WHAT THE EXERCISE ASKS: Reproduce the first line of the material below and each line after it, exactly, through the line containing "gegenüber dem Jahresdurchschnitt.", and give nothing more.

********

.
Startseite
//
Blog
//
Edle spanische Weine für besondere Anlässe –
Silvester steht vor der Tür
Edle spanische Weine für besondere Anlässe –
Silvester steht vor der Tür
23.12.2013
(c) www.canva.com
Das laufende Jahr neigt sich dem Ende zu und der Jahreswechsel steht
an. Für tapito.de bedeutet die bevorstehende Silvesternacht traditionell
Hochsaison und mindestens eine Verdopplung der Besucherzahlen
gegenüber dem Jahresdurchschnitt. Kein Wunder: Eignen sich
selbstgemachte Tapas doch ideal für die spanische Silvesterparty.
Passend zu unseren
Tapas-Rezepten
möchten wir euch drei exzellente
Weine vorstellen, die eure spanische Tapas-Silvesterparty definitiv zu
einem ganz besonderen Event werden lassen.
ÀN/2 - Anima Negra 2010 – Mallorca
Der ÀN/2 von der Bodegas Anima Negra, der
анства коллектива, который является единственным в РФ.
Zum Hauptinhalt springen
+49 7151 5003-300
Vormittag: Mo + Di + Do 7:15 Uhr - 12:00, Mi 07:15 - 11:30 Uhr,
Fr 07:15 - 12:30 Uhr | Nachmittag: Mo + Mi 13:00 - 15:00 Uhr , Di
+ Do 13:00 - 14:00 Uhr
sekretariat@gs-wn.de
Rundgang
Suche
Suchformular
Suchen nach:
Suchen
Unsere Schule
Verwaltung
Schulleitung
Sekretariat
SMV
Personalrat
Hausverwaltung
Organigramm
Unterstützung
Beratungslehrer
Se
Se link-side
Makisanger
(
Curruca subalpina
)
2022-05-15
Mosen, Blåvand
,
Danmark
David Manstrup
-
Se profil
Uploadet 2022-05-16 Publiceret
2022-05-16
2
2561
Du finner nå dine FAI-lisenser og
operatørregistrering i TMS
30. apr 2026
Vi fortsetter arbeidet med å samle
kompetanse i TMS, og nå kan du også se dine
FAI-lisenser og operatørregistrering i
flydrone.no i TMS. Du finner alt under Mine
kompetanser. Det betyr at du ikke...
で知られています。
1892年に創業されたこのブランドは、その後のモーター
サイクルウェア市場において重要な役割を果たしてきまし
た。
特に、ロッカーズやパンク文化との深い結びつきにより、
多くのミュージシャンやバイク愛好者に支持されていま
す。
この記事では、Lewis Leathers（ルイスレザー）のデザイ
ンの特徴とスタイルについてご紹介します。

********

REPLY:
.
Startseite
//
Blog
//
Edle spanische Weine für besondere Anlässe –
Silvester steht vor der Tür
Edle spanische Weine für besondere Anlässe –
Silvester steht vor der Tür
23.12.2013
(c) www.canva.com
Das laufende Jahr neigt sich dem Ende zu und der Jahreswechsel steht
an. Für tapito.de bedeutet die bevorstehende Silvesternacht traditionell
Hochsaison und mindestens eine Verdopplung der Besucherzahlen
gegenüber dem Jahresdurchschnitt. Kein Wunder: Eignen sich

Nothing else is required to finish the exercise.